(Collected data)

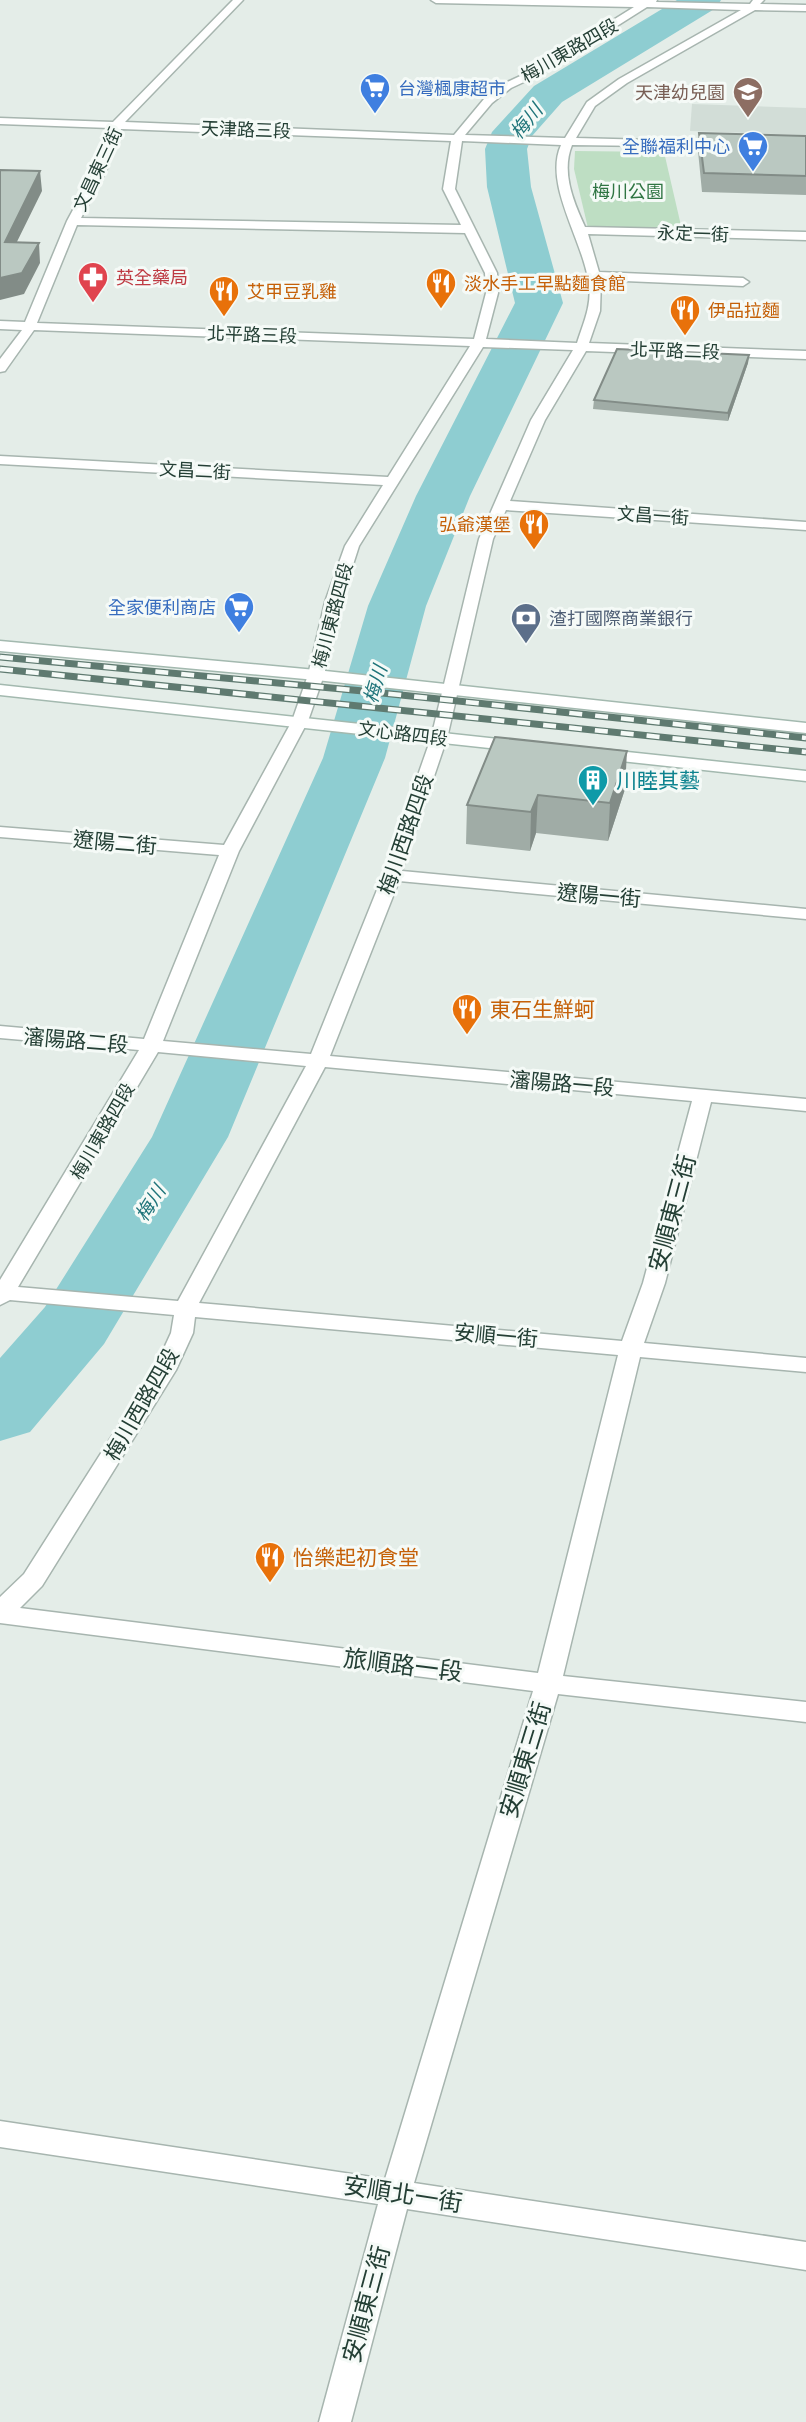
<svg xmlns="http://www.w3.org/2000/svg" width="806" height="2422" font-family="Ubuntu,'Noto Sans TC',sans-serif">
<style>
.built{fill:#d2ddd7}
.green{fill:#bedec3}
.lines{fill:none;stroke-linecap:round;stroke-linejoin:round}
.river{fill:#8ecdd1;fill-rule:evenodd}
.street-casing{stroke:#a7b5af;stroke-width:3}
.secondary-casing{stroke:#a3b9af;stroke-width:3}
.street{fill:#fff;fill-rule:evenodd}
.secondary{fill:#fff;fill-rule:evenodd}
.rail-casing{stroke:#5f7a70;stroke-width:7}
.rail{stroke:#f5faf7;stroke-width:4.5;stroke-dasharray:13;stroke-linecap:butt}
.wall{fill:#a0aca6}
.shaded-wall{fill:#828c87}
.building{fill:#bac8c1;stroke:#828c87;stroke-width:2}
.labels{text-anchor:middle;dominant-baseline:central;stroke-width:6;stroke-linejoin:round;paint-order:stroke}
.far-street-label{font-size:18px;fill:#243f35;stroke:#f5faf7}
.far-shop-label{font-size:18px;fill:#366cbe;stroke:#f5faf7;text-anchor:end}
.far-education-label{font-size:18px;fill:#785e54;stroke:#f5faf7;text-anchor:end}
.far-park-label{font-size:18px;fill:#2f7543;stroke:#f5faf7}
.far-health-label{font-size:18px;fill:#be3a42;stroke:#f5faf7;text-anchor:start}
.far-food-label{font-size:18px;fill:#c56008;stroke:#f5faf7;text-anchor:start}
.far-service-label{font-size:18px;fill:#4e5e75;stroke:#f5faf7;text-anchor:start}
.far-water-label{font-size:19px;font-style:italic;fill:#1f747a;stroke:#f5faf7}
.culture-label{font-size:21px;fill:#0d838f;stroke:#f5faf7;text-anchor:start}
.street-label{font-size:21px;fill:#243f35;stroke:#f5faf7}
.food-label{font-size:21px;fill:#c56008;stroke:#f5faf7;text-anchor:start}
.near-street-label{font-size:24px;fill:#243f35;stroke:#f5faf7}
</style>
<rect width="100%" height="100%" fill="#e4ede8"/>
<path class="built" d="M692,104L806,108V135L690,131Z"/>
<path class="green" d="M575,151L664,152L682,230L588,228L574,169Z"/>
<g class="lines">
<path class="river" d="M677,0H721L716,8L562,102L532,136L527,149L531,187L563,303L470,496L426,606L385,758L228,1137L104,1344L30,1432L0,1441V1358L45,1307L152,1137L323,758L368,606L416,496L515,303L487,187L485,149L492,132L534,86Z"/>
<g class="street-casing">
<path id="street" d="M233,0H243L125,122L454,135L484,99L503,84L533,70L634,7L436,3L431,0H657L656,2L750,4L753,0H764L760,4L806,5V11L755,10L627,83L595,106L576,138L725,142L731,145L729,147L572,145C561,172 573,201 585,227L806,232V240L588,234L599,272L743,278L749,282L743,286L601,280L600,311L589,343L806,351V359L586,351L545,420L510,501L806,522V530L506,510L493,539L447,738L402,871L806,909V919L399,881L330,1056L806,1099V1111L711,1102L665,1283L644,1343L806,1358V1372L640,1357L563,1676L806,1702V1722L558,1694L414,2183L806,2242V2270L407,2209L351,2422H319L378,2204L0,2147V2121L385,2179L533,1691L0,1623V1597L24,1574L154,1370L171,1333L174,1315L10,1300L0,1305V1280L139,1050L0,1038V1026L144,1039L219,855L0,837V827L224,845L292,721L308,675L325,602L345,546L383,485L0,464V456L388,477L470,346L34,330L5,371L0,372V359L22,330L0,329V321L25,322L67,221L94,171L110,128L0,124V118L113,122ZM647,7L741,10L619,79L587,102L565,138L465,135L492,103L511,88L541,74ZM121,129L451,141L443,189L461,225L81,218L106,171ZM462,141L561,145C543,185 584,241 589,285C592,305 583,324 577,343L486,339L498,293L497,273L455,189ZM77,225L465,233L485,273L486,293L474,339L37,323ZM483,347L573,350L531,420L479,539L431,738L383,875L311,1054L163,1041L239,851L308,721L324,675L341,602L359,546ZM158,1052L306,1066L178,1301L18,1287ZM325,1067L692,1101L643,1283L622,1341L199,1303ZM195,1317L618,1355L538,1673L20,1608L42,1586L176,1370L193,1333Z"/>
</g>
<g class="secondary-casing">
<path id="secondary" d="M0,641L316,670L806,723V733L316,680L0,651Z
M0,685L518,741L526,746L518,751L0,695Z
M599,749L806,771V781L593,758L591,754L593,750Z"/>
</g>
<use href="#street" class="street"/>
<use href="#secondary" class="secondary"/>
<g class="rail-casing">
<path id="rail" d="M0,657L363,691L806,738
M0,669L806,752"/>
</g>
<use href="#rail" class="rail"/>
</g>
<path class="wall" d="M699,133L806,136V195L702,192L698,151Z
M749,355L748,363L728,421L593,409L594,400Z
M495,737L625,789L608,841L536,833L530,851L466,844L467,805Z"/>
<path class="shaded-wall" d="M40,171L42,191L7,262L5,242Z
M39,243L40,263L24,294L0,300V278Z
M749,355L748,363L728,421V413Z
M627,751L625,789L608,841L610,803Z
M538,795L536,833L530,851L531,812Z"/>
<path class="building" d="M699,133L806,136V176L704,173Z
M0,170L40,171L5,242L39,243L22,273L0,278Z
M617,349L749,355L728,413L594,400Z
M495,737L627,751L610,803L538,795L531,812L467,805Z"/>
<defs>
<g id="supermarket-pin" transform="scale(1.575)"><path d="M0 17L-7.5 6A9.5 9.5 0 1 1 7.5 6Z" fill="#3f7fe0" stroke="#f5faf7"/><path d="M-6-5.5h2.5l.6 2H6L4.5 2H-2.5L-4.4-4H-6ZM-1.5 3.2a1.3 1.3 0 1 0 .1 0ZM3 3.2a1.3 1.3 0 1 0 .1 0Z" fill="#fff"/></g>
<g id="school-pin" transform="scale(1.575)"><path d="M0 17L-7.5 6A9.5 9.5 0 1 1 7.5 6Z" fill="#8d6e63" stroke="#f5faf7"/><path d="M0-5L7-2L0 1L-7-2ZM-4 1L0 2.5L4 1V4Q0 6-4 4Z" fill="#fff"/></g>
<g id="pharmacy-pin" transform="scale(1.575)"><path d="M0 17L-7.5 6A9.5 9.5 0 1 1 7.5 6Z" fill="#e0444e" stroke="#f5faf7"/><path d="M-2-6h4v4h4v4h-4v4h-4v-4h-4v-4h4Z" fill="#fff"/></g>
<g id="restaurant-pin" transform="scale(1.575)"><path d="M0 17L-7.5 6A9.5 9.5 0 1 1 7.5 6Z" fill="#e8710a" stroke="#f5faf7"/><path d="M-5-6h1v4h1v-4h1v4h1v-4h1v5L-1.5 .5V6h-2V.5L-5-1ZM5-6V6H3V1.5H1.5Q1.5-4 5-6Z" fill="#fff"/></g>
<g id="bank-pin" transform="scale(1.575)"><path d="M0 17L-7.5 6A9.5 9.5 0 1 1 7.5 6Z" fill="#5c6f8a" stroke="#f5faf7"/><path d="M-6-4H6V4H-6ZM0-2.3a2.3 2.3 0 1 0 0 4.6a2.3 2.3 0 1 0 0-4.6Z" fill="#fff"/></g>
<g id="building-pin" transform="scale(1.575)"><path d="M0 17L-7.5 6A9.5 9.5 0 1 1 7.5 6Z" fill="#0f9aa8" stroke="#f5faf7"/><path d="M-4-6H4V6H1V3H-1V6H-4ZM-2.5-4.3h1.7v1.8h-1.7ZM.8-4.3h1.7v1.8H.8ZM-2.5-1h1.7V.8h-1.7ZM.8-1h1.7V.8H.8Z" fill="#fff"/></g>
</defs>
<g fill-rule="evenodd">
<use href="#supermarket-pin" x="375" y="88"/>
<use href="#school-pin" x="748" y="92"/>
<use href="#supermarket-pin" x="753" y="146"/>
<use href="#pharmacy-pin" x="93" y="277"/>
<use href="#restaurant-pin" x="441" y="283"/>
<use href="#restaurant-pin" x="224" y="291"/>
<use href="#restaurant-pin" x="685" y="310"/>
<use href="#restaurant-pin" x="534" y="524"/>
<use href="#supermarket-pin" x="239" y="607"/>
<use href="#bank-pin" x="526" y="618"/>
<use href="#building-pin" x="593" y="780"/>
<use href="#restaurant-pin" x="467" y="1009"/>
<use href="#restaurant-pin" x="270" y="1557"/>
</g>
<g class="labels">
<g class="far-street-label">
<text transform="translate(569 50) rotate(-30)">梅川東路四段</text>
<text transform="translate(246 129) rotate(2)">天津路三段</text>
<text transform="translate(97 169) rotate(-65)">文昌東三街</text>
<text transform="translate(693 233) rotate(2)">永定一街</text>
<text transform="translate(252 334) rotate(2)">北平路三段</text>
<text transform="translate(675 350) rotate(2)">北平路二段</text>
<text transform="translate(195 470) rotate(3)">文昌二街</text>
<text transform="translate(653 515) rotate(4)">文昌一街</text>
<text transform="translate(332 615) rotate(-75)">梅川東路四段</text>
<text transform="translate(403 733) rotate(7)">文心路四段</text>
<text transform="translate(102 1131) rotate(-60)">梅川東路四段</text>
</g>
<g class="far-shop-label">
<text x="398" y="88" text-anchor="start">台灣楓康超市</text>
<text x="730" y="146">全聯福利中心</text>
<text x="216" y="607">全家便利商店</text>
</g>
<g class="far-education-label">
<text x="725" y="92">天津幼兒園</text>
</g>
<g class="far-park-label">
<text x="628" y="191">梅川公園</text>
</g>
<g class="far-health-label">
<text x="116" y="277">英全藥局</text>
</g>
<g class="far-food-label">
<text x="464" y="283">淡水手工早點麵食館</text>
<text x="247" y="291">艾甲豆乳雞</text>
<text x="708" y="310">伊品拉麵</text>
<text x="511" y="524" text-anchor="end">弘爺漢堡</text>
</g>
<g class="far-service-label">
<text x="549" y="618">渣打國際商業銀行</text>
</g>
<g class="far-water-label">
<text transform="translate(526 121) rotate(-51)">梅川</text>
<text transform="translate(375 684) rotate(-74)">梅川</text>
<text transform="translate(150 1203) rotate(-58)">梅川</text>
</g>
<g class="culture-label">
<text x="616" y="780">川睦其藝</text>
</g>
<g class="street-label">
<text transform="translate(405 834) rotate(-71)">梅川西路四段</text>
<text transform="translate(115 842) rotate(5)">遼陽二街</text>
<text transform="translate(599 895) rotate(5)">遼陽一街</text>
<text transform="translate(76 1040) rotate(5)">瀋陽路二段</text>
<text transform="translate(562 1083) rotate(5)">瀋陽路一段</text>
<text transform="translate(496 1335) rotate(5)">安順一街</text>
<text transform="translate(141 1404) rotate(-60)">梅川西路四段</text>
</g>
<g class="food-label">
<text x="490" y="1009">東石生鮮蚵</text>
<text x="293" y="1557">怡樂起初食堂</text>
</g>
<g class="near-street-label">
<text transform="translate(672 1213) rotate(-75)">安順東三街</text>
<text transform="translate(403 1665) rotate(7)">旅順路一段</text>
<text transform="translate(525 1760) rotate(-73)">安順東三街</text>
<text transform="translate(403 2194) rotate(9)">安順北一街</text>
<text transform="translate(366 2304) rotate(-75)">安順東三街</text>
</g>
</g>
</svg>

## What to work on
As the answer, set down only the lines from the data above between the one holding "M39,243L40,263L24,294L0,300V278Z" and the one holding "2H6L4.5 2H-2.5L-4.4-4H-6ZM-1.5 3.2a1.3", inclusive, exactly as they read.

## Result of this exercise
M39,243L40,263L24,294L0,300V278Z
M749,355L748,363L728,421V413Z
M627,751L625,789L608,841L610,803Z
M538,795L536,833L530,851L531,812Z"/>
<path class="building" d="M699,133L806,136V176L704,173Z
M0,170L40,171L5,242L39,243L22,273L0,278Z
M617,349L749,355L728,413L594,400Z
M495,737L627,751L610,803L538,795L531,812L467,805Z"/>
<defs>
<g id="supermarket-pin" transform="scale(1.575)"><path d="M0 17L-7.5 6A9.5 9.5 0 1 1 7.5 6Z" fill="#3f7fe0" stroke="#f5faf7"/><path d="M-6-5.5h2.5l.6 2H6L4.5 2H-2.5L-4.4-4H-6ZM-1.5 3.2a1.3 1.3 0 1 0 .1 0ZM3 3.2a1.3 1.3 0 1 0 .1 0Z" fill="#fff"/></g>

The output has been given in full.